Would you give the entries below again, precisely as they are written?
§
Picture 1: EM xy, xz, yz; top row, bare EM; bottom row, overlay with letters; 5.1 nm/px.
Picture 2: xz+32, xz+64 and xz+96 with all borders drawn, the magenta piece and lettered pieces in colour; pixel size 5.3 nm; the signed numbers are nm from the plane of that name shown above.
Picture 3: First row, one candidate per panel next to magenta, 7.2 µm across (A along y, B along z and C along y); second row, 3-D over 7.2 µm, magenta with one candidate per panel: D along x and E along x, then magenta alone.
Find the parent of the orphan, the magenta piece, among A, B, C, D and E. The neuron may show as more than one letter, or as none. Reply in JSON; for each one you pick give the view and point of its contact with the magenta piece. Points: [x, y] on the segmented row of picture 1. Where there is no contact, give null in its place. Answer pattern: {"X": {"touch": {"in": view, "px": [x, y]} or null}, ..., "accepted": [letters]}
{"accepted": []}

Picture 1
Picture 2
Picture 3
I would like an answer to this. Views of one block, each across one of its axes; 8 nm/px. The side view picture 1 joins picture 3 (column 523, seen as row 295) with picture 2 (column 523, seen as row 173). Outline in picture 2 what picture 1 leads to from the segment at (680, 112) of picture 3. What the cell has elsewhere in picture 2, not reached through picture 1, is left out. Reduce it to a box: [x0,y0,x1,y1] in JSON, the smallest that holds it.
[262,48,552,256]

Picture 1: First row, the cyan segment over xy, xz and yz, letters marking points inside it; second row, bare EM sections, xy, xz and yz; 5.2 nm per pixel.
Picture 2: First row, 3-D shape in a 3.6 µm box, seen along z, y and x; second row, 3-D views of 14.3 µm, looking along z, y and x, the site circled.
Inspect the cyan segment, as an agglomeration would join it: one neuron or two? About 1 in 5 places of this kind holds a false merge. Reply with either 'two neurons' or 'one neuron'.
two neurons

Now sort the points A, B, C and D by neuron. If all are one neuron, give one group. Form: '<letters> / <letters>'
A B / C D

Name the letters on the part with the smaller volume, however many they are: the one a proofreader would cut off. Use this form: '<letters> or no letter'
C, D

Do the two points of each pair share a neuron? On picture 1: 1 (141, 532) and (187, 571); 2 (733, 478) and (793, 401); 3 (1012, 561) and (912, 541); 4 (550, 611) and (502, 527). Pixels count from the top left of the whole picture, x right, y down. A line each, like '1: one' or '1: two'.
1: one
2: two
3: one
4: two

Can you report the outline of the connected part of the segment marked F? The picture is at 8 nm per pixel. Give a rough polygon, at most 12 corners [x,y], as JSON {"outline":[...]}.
§
### Task response:
Picture 1: EM xy, xz, yz; top row, bare EM; bottom row, overlay with letters; 5.1 nm/px.
Picture 2: xz+32, xz+64 and xz+96 with all borders drawn, the magenta piece and lettered pieces in colour; pixel size 5.3 nm; the signed numbers are nm from the plane of that name shown above.
Picture 3: First row, one candidate per panel next to magenta, 7.2 µm across (A along y, B along z and C along y); second row, 3-D over 7.2 µm, magenta with one candidate per panel: D along x and E along x, then magenta alone.
Find the parent of the orphan, the magenta piece, among A, B, C, D and E. The neuron may show as more than one letter, or as none. Reply in JSON; for each one you pick give the view and point of its contact with the magenta piece. Points: [x, y] on the segmented row of picture 1. Where there is no contact, give null in its place. Answer pattern: {"X": {"touch": {"in": view, "px": [x, y]} or null}, ..., "accepted": [letters]}
{"accepted": []}

Picture 1
Picture 2
Picture 3
I would like an answer to this. Views of one block, each across one of its axes; 8 nm/px. The side view picture 1 joins picture 3 (column 523, seen as row 295) with picture 2 (column 523, seen as row 173). Outline in picture 2 what picture 1 leads to from the segment at (680, 112) of picture 3. What the cell has elsewhere in picture 2, not reached through picture 1, is left out. Reduce it to a box: [x0,y0,x1,y1] in JSON, the smallest that holds it.
[262,48,552,256]

Picture 1: First row, the cyan segment over xy, xz and yz, letters marking points inside it; second row, bare EM sections, xy, xz and yz; 5.2 nm per pixel.
Picture 2: First row, 3-D shape in a 3.6 µm box, seen along z, y and x; second row, 3-D views of 14.3 µm, looking along z, y and x, the site circled.
Inspect the cyan segment, as an agglomeration would join it: one neuron or two? About 1 in 5 places of this kind holds a false merge. Reply with either 'two neurons' or 'one neuron'.
two neurons

Now sort the points A, B, C and D by neuron. If all are one neuron, give one group. Form: '<letters> / <letters>'
A B / C D

Name the letters on the part with the smaller volume, however many they are: the one a proofreader would cut off. Use this form: '<letters> or no letter'
C, D

Do the two points of each pair share a neuron? On picture 1: 1 (141, 532) and (187, 571); 2 (733, 478) and (793, 401); 3 (1012, 561) and (912, 541); 4 (550, 611) and (502, 527). Pixels count from the top left of the whole picture, x right, y down. A line each, like '1: one' or '1: two'.
1: one
2: two
3: one
4: two

Can you report the outline of the connected part of the segment marked F? The picture is at 8 nm per pixel. Give a rough polygon, at most 12 corners [x,y], as JSON {"outline":[...]}.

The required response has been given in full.